Source passage:
--- --- ---

# Banana Trees Invasive ???



## Turtulas-Len

Are banana trees considered an invasive plant in certain areas. I have been growing them for several years in Virginia and they multiply quite dramaticly and survive our cold winters with no winter protection, I don't even cut them back anymore until the next spring. I have dug some up this spring to give to friends and noticed the root system has changed in the last couple years. It is much more dense, The next time I dig some up from the oldest area I will use a recipercationg saw instead of a shovel. Since we have a shorter growing season and they multiply and spread quickly, I expect in the warmer climate they may become a problem, but never heard of banana trees being a problem plant. I did a quick count and have over 70 trees in 3 areas.



I am not complaining, I love the ease and how well they grow for me. Just wondering.

--- --- ---

Data excerpts:
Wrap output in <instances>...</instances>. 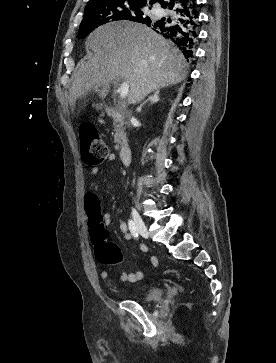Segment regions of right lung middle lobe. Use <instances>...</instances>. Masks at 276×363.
<instances>
[{
    "label": "right lung middle lobe",
    "mask_w": 276,
    "mask_h": 363,
    "mask_svg": "<svg viewBox=\"0 0 276 363\" xmlns=\"http://www.w3.org/2000/svg\"><path fill=\"white\" fill-rule=\"evenodd\" d=\"M145 5V3L134 1L109 0L86 6L78 37H85L98 26L112 21L142 22L148 18L142 11Z\"/></svg>",
    "instance_id": "obj_1"
}]
</instances>
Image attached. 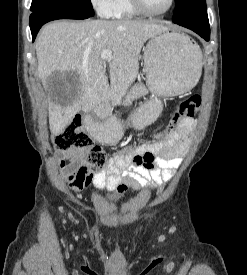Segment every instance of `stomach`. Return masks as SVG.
<instances>
[{
  "label": "stomach",
  "mask_w": 247,
  "mask_h": 275,
  "mask_svg": "<svg viewBox=\"0 0 247 275\" xmlns=\"http://www.w3.org/2000/svg\"><path fill=\"white\" fill-rule=\"evenodd\" d=\"M146 83L154 95L131 116L129 124L143 129L152 124L162 111L160 98L181 95L198 82L202 55L197 44L184 34L166 30L151 37L144 50ZM90 130L104 143L117 142L123 135L121 124L94 123Z\"/></svg>",
  "instance_id": "obj_1"
}]
</instances>
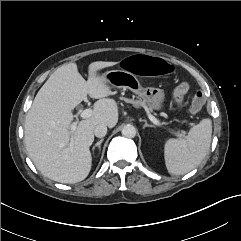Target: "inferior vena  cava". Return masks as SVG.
<instances>
[{"label": "inferior vena cava", "instance_id": "1", "mask_svg": "<svg viewBox=\"0 0 241 241\" xmlns=\"http://www.w3.org/2000/svg\"><path fill=\"white\" fill-rule=\"evenodd\" d=\"M94 134L98 138H102L107 134V126L105 124H98L94 129Z\"/></svg>", "mask_w": 241, "mask_h": 241}]
</instances>
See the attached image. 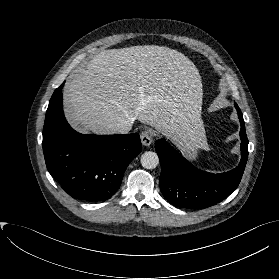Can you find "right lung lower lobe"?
I'll return each mask as SVG.
<instances>
[{
  "instance_id": "1",
  "label": "right lung lower lobe",
  "mask_w": 279,
  "mask_h": 279,
  "mask_svg": "<svg viewBox=\"0 0 279 279\" xmlns=\"http://www.w3.org/2000/svg\"><path fill=\"white\" fill-rule=\"evenodd\" d=\"M62 84L53 93L43 128V153L49 173L71 197L86 202L110 199L129 163L141 152L140 136L80 134L67 123Z\"/></svg>"
}]
</instances>
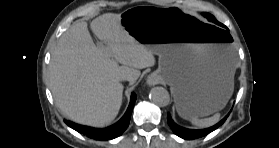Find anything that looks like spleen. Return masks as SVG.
<instances>
[{"label": "spleen", "mask_w": 279, "mask_h": 148, "mask_svg": "<svg viewBox=\"0 0 279 148\" xmlns=\"http://www.w3.org/2000/svg\"><path fill=\"white\" fill-rule=\"evenodd\" d=\"M190 120L192 124H194L197 127L200 128L210 127L216 124L220 120V113H216L209 118L199 119L197 117H193Z\"/></svg>", "instance_id": "spleen-1"}]
</instances>
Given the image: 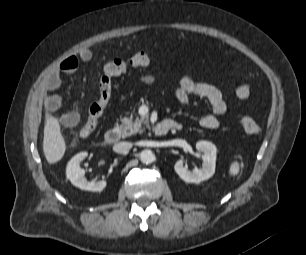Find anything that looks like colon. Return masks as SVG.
<instances>
[{
    "mask_svg": "<svg viewBox=\"0 0 306 255\" xmlns=\"http://www.w3.org/2000/svg\"><path fill=\"white\" fill-rule=\"evenodd\" d=\"M150 61L149 55L144 51L134 53L128 59L114 58L106 61L102 67L99 78V96L90 106L88 118L80 130L81 137L89 136L97 127L99 119L110 102L112 95V78L126 73L129 69L144 67ZM238 125L249 135L255 136L260 133V126L248 116L239 118Z\"/></svg>",
    "mask_w": 306,
    "mask_h": 255,
    "instance_id": "obj_1",
    "label": "colon"
}]
</instances>
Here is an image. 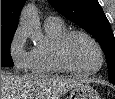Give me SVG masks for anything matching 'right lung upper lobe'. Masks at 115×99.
<instances>
[{"label":"right lung upper lobe","instance_id":"obj_1","mask_svg":"<svg viewBox=\"0 0 115 99\" xmlns=\"http://www.w3.org/2000/svg\"><path fill=\"white\" fill-rule=\"evenodd\" d=\"M26 0H1V31L15 32Z\"/></svg>","mask_w":115,"mask_h":99}]
</instances>
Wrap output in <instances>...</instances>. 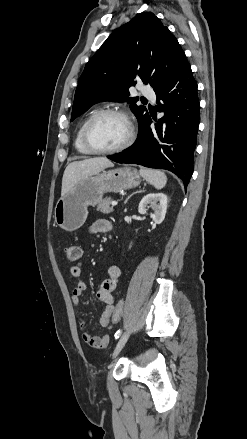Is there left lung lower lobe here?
Masks as SVG:
<instances>
[{
	"label": "left lung lower lobe",
	"instance_id": "obj_1",
	"mask_svg": "<svg viewBox=\"0 0 247 439\" xmlns=\"http://www.w3.org/2000/svg\"><path fill=\"white\" fill-rule=\"evenodd\" d=\"M197 83L190 65L183 61L177 71L157 90L158 110L165 115L151 129L148 115L139 125L137 141L123 152L108 156L118 163H133L166 169L187 187L193 173V153L199 121ZM161 101V102H160Z\"/></svg>",
	"mask_w": 247,
	"mask_h": 439
}]
</instances>
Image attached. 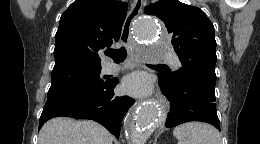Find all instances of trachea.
I'll use <instances>...</instances> for the list:
<instances>
[{
	"label": "trachea",
	"instance_id": "obj_1",
	"mask_svg": "<svg viewBox=\"0 0 260 144\" xmlns=\"http://www.w3.org/2000/svg\"><path fill=\"white\" fill-rule=\"evenodd\" d=\"M105 54L111 57L116 63L123 62L127 57V51L124 47L117 50H107Z\"/></svg>",
	"mask_w": 260,
	"mask_h": 144
}]
</instances>
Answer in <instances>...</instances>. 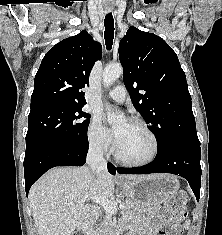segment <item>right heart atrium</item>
Returning a JSON list of instances; mask_svg holds the SVG:
<instances>
[{
  "label": "right heart atrium",
  "instance_id": "obj_1",
  "mask_svg": "<svg viewBox=\"0 0 222 235\" xmlns=\"http://www.w3.org/2000/svg\"><path fill=\"white\" fill-rule=\"evenodd\" d=\"M88 141L90 147L97 153L107 154L112 148V140L103 126L99 116H94L88 127Z\"/></svg>",
  "mask_w": 222,
  "mask_h": 235
}]
</instances>
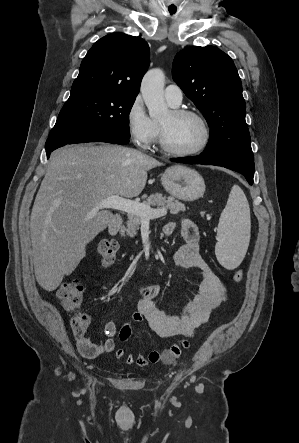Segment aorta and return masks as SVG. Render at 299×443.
<instances>
[{
	"label": "aorta",
	"mask_w": 299,
	"mask_h": 443,
	"mask_svg": "<svg viewBox=\"0 0 299 443\" xmlns=\"http://www.w3.org/2000/svg\"><path fill=\"white\" fill-rule=\"evenodd\" d=\"M165 75L161 69H151L143 77L141 93L152 119H161L169 114L164 100Z\"/></svg>",
	"instance_id": "aorta-1"
}]
</instances>
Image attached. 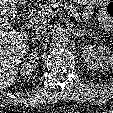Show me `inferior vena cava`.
<instances>
[{
  "label": "inferior vena cava",
  "mask_w": 113,
  "mask_h": 113,
  "mask_svg": "<svg viewBox=\"0 0 113 113\" xmlns=\"http://www.w3.org/2000/svg\"><path fill=\"white\" fill-rule=\"evenodd\" d=\"M50 28H51L50 24L46 23V24L39 25L38 27H35L33 29V32L37 35H41V34H44Z\"/></svg>",
  "instance_id": "obj_1"
}]
</instances>
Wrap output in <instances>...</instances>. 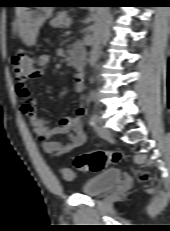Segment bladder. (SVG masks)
<instances>
[{"label": "bladder", "mask_w": 170, "mask_h": 231, "mask_svg": "<svg viewBox=\"0 0 170 231\" xmlns=\"http://www.w3.org/2000/svg\"><path fill=\"white\" fill-rule=\"evenodd\" d=\"M122 178L123 172L121 169H109L89 179L82 186V191L87 196H99L112 189Z\"/></svg>", "instance_id": "1"}]
</instances>
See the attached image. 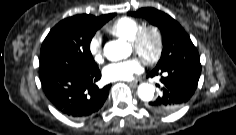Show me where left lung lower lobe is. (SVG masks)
<instances>
[{
  "mask_svg": "<svg viewBox=\"0 0 236 135\" xmlns=\"http://www.w3.org/2000/svg\"><path fill=\"white\" fill-rule=\"evenodd\" d=\"M161 77L160 96L148 103L149 109L160 113H172L185 105L197 89L201 74V64L198 52L192 54L182 63H175L152 70L147 77Z\"/></svg>",
  "mask_w": 236,
  "mask_h": 135,
  "instance_id": "0a47b994",
  "label": "left lung lower lobe"
}]
</instances>
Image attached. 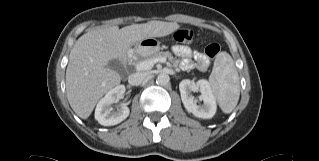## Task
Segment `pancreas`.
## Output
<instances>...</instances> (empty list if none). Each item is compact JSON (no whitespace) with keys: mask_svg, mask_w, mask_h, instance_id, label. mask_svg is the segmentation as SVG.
I'll return each mask as SVG.
<instances>
[{"mask_svg":"<svg viewBox=\"0 0 319 161\" xmlns=\"http://www.w3.org/2000/svg\"><path fill=\"white\" fill-rule=\"evenodd\" d=\"M158 57H163V58H166L168 59L170 62H173L174 61V57L172 55V53L166 51V52H157L151 56H149L148 60L149 59H153V58H158ZM133 64H138V62H133Z\"/></svg>","mask_w":319,"mask_h":161,"instance_id":"cf45deb5","label":"pancreas"}]
</instances>
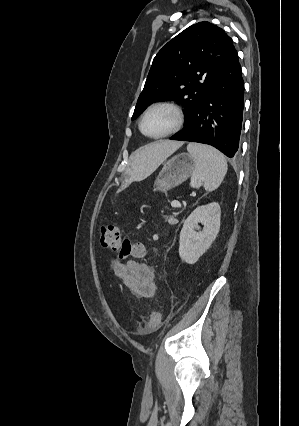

--- --- ---

Tasks:
1) Quote the forum post about banana trees from "# Banana Trees" up to and including "in 3 areas.".
2) Continue the forum post about banana trees in Virginia from its final sentence.
None of the lines are needed for the work here.

Outputs in order:
1)
# Banana Trees Invasive ???



## Turtulas-Len

Are banana trees considered an invasive plant in certain areas. I have been growing them for several years in Virginia and they multiply quite dramaticly and survive our cold winters with no winter protection, I don't even cut them back anymore until the next spring. I have dug some up this spring to give to friends and noticed the root system has changed in the last couple years. It is much more dense, The next time I dig some up from the oldest area I will use a recipercationg saw instead of a shovel. Since we have a shorter growing season and they multiply and spread quickly, I expect in the warmer climate they may become a problem, but never heard of banana trees being a problem plant. I did a quick count and have over 70 trees in 3 areas.

2)
----------



## Yvonne G

Hm...I never knew they multiplied. Mine get eaten before they can even grow.


----------



## FLINTUS

I'm growing a few in the tortoise room at the moment. The leaves are growing very fast. I got them as 20cm plants, now at 90cm a couple of months later, and that's with taking a leaf a week to feed to the tortoises. I find that they grow about a leaf a week, so they are very good to mix up the green stuff. Even the hingebacks like them!


----------



## Elohi

Hmm, where can these be purchased? (Organic)


Elohi(Earth)


----------



## dmmj

I believe any non native plant is considered invasive, but the quickly growing, hard to kill ones are worse.


----------



## T33's Torts

What's reallllkly invasive is golden figs. OH my goodness do they grow. 
I'm naturally a tree-hugger type, so killing plants is sort of uncomfortable, but I would pay someone to come remove every single vine.


----------



## ascott

I believe that the definition of "invasive" is truly based on an "undesirable plant growing in an undesirable location"....man, here I would love some plants others consider invasive....lol...here in the High Desert very few plants ever get a chance to become invasive...well, that is unless of course we are talking about those damn fox tails and their relatives......I wish my problem was banana trees....and I am sure all of the tortoise here would love that same problem....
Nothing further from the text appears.